MUNIQUE – A cidade acordou sob um ambiente abafado como se estivesse embrulhada num cobertor de papa, daqueles que se tiravam, no Inverno, dos baús de casa dos avós. Falta ainda muito tempo para o jogo, decido caminhar a pé uns pares de quilómetros, um calor bruto embaraça-me a passada, grossas teias de aranha enrodilham-se-me nos calcanhares e nos joelhos. Com a restrição imposta pelos alemães, enquanto lá em Budapeste, Hungria e França se batem num estádio cheio, a Arena de Munique não poderá suportar mais de 20% da sua lotação. É triste por completo ver um estádio tão grande quase vazio. Mas, aqui na Alemanha, a maldição do século XXI é quem mais ordena e nem os transportes públicos aceitam as pobres máscaras que andamos há meses e meses a comprar nas farmácias e supermercados e somos obrigados a utilizar as NQX validadas pela comissão de segurança da Comunidade Europeia.
As ruas não exibem a imagem de que os minutos escorrem pela ampulheta do tempo até ao início do grande jogo das seis horas da tarde. Aceitemos a nova ordem do mundo. Cada um como pode, como sabe ou como quer.
Aceitemos que para muitos ainda não é tempo para demandar os espetáculos desportivos, a ponto de estar aberta uma fissura entre a UEFA e o Governo britânico que, neste momento, quer obrigar todos os que se deslocarem até à Grande Ilha para lá da Mancha a uma quarentena preventiva. Como é lógico, isso poria em causa a viabilidade de as meias-finais e a finais deste Europeu se realizarem, tal como estão marcadas, no Estádio de Wembley. E, embora não o conforme, a UEFA tem, para já, em aberto a possibilidade de transferir para o Ferenc Puskás os três jogos em questão. Os dias que se seguem prometem discussões infinitas e debates acesos.
Tão amarelo Os habitantes de Munique distrair-se-ão, agora que a tarde vai caindo e o calor se torna mais suportável com ajuda de uma brisa suave, no Englisher Park, nos relvados extenso que bordejam a margem direita do Rio Isar, local preferido para aqueles que fazem de conta que se estendem numa praia, muitos praticando nudismo sem qualquer tipo de acanhamento.
Portugueses há poucos por muito ruidosos que pretendem ser e, a Arena, com os seus tetos arredondados, tapando praticamente as bancadas por inteiro, garantem uma acústica que engana os ouvidos.

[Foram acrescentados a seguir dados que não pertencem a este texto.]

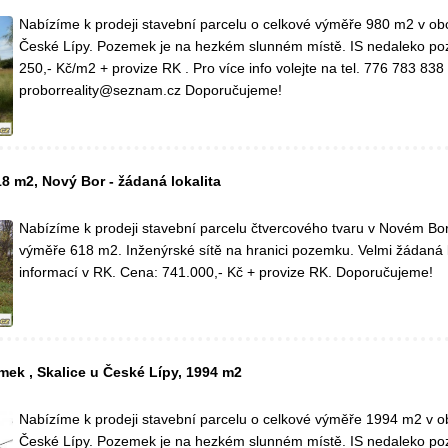
Nabízíme k prodeji stavební parcelu o celkové výměře 980 m2 v obc
České Lípy. Pozemek je na hezkém slunném místě. IS nedaleko p
250,- Kč/m2 + provize RK . Pro více info volejte na tel. 776 783 838
proborreality@seznam.cz Doporučujeme!
8 m2, Nový Bor - žádaná lokalita
Nabízíme k prodeji stavební parcelu čtvercového tvaru v Novém Bo
výměře 618 m2. Inženýrské sítě na hranici pozemku. Velmi žádaná l
informací v RK. Cena: 741.000,- Kč + provize RK. Doporučujeme!
mek , Skalice u České Lípy, 1994 m2
Nabízíme k prodeji stavební parcelu o celkové výměře 1994 m2 v ob
České Lípy. Pozemek je na hezkém slunném místě. IS nedaleko p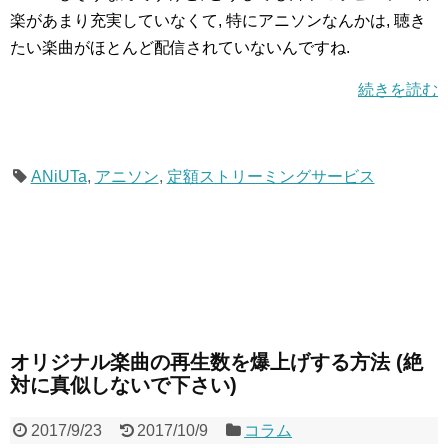
楽があまり充実していなくて, 特にアニソンなんかは, 聴き
たい楽曲がほとんど配信されていないんですね.
続きを読む
ANiUTa
,
アニソン
,
定額ストリーミングサービス
オリジナル楽曲の再生数を爆上げする方法 (絶
対に真似しないで下さい)
2017/9/23
2017/10/9
コラム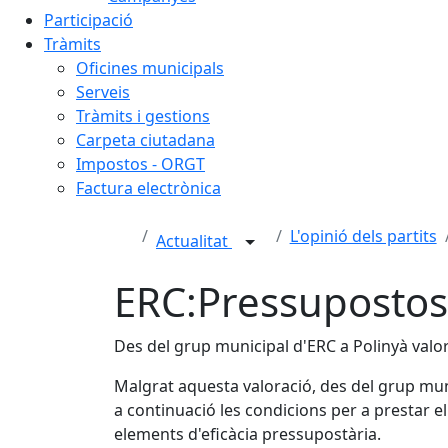
Participació
Tràmits
Oficines municipals
Serveis
Tràmits i gestions
Carpeta ciutadana
Impostos - ORGT
Factura electrònica
L'opinió dels partits
Actualitat
ERC:Pressupostos,
Des del grup municipal d'ERC a Polinyà valor
Malgrat aquesta valoració, des del grup muni
a continuació les condicions per a prestar 
elements d'eficàcia pressupostària.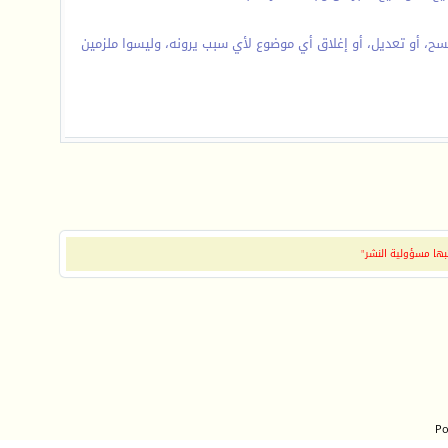
سح، أو تعديل، أو إغلاق أي موضوع لأي سبب يرونه، وليسوا ملزمين
بها مسؤولية النشر"
Po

Dir-se-iam milhares quando ainda não passam de centenas. Mas vão entrando a pouco e pouco, que a tarde pede uma cervejinha antes de se entregarem por completamente à ansiedade de mais um confronto com um daqueles monstros que nos custa mais a ultrapassar do que o Adamastor por Bartolomeu Dias.
As cadeiras que enchem a parte norte do estádio foram forradas de preto, vermelho e amarelo, copiando um gigantesca bandeira germânica, mas é o amarelo da linha inferior que desperta mais o olhar de quem o faz rodar em volta deste retângulo imenso, arredondado nas pontas. O público alemão urra como se comandasse um batalhão de hunos em busca de vítimas indefesas. E têm vítimas indefesas mesmo à sua frente, quando Portugal resolve voltar à sua submissão, a esse estranho medo que nos encolhe e que o golo de Ronaldo parecia demonstrar cabalmente que não havia razão para existir.
Depois de a Alemanha ter dado a volta ao resultado, os gritos guerreiros ganharam um tom alegre de quem sente a vitória presa na mão como um pássaro aflito e indefeso. Todos fazem do seu estádio um lugar de festa. Ou uma arena, como ele próprio se chama, onde será degolada a vítima inocente que, ainda por cima, teve o atrevimento de ferir ao primeiro golpe. A tarde fervente de Munique limpou a cara da Mannshaft que se sujara na derrota com a França. Nos jardins da capital da Baviera, os que não foram ao estádio, alegraram-se em redor de garrafas de cerveja. A noite de sábado prometia ser animada. Mais uma vez souberam ser muito melhores do que os portugueses, cujas estrelas se apagaram em silêncio.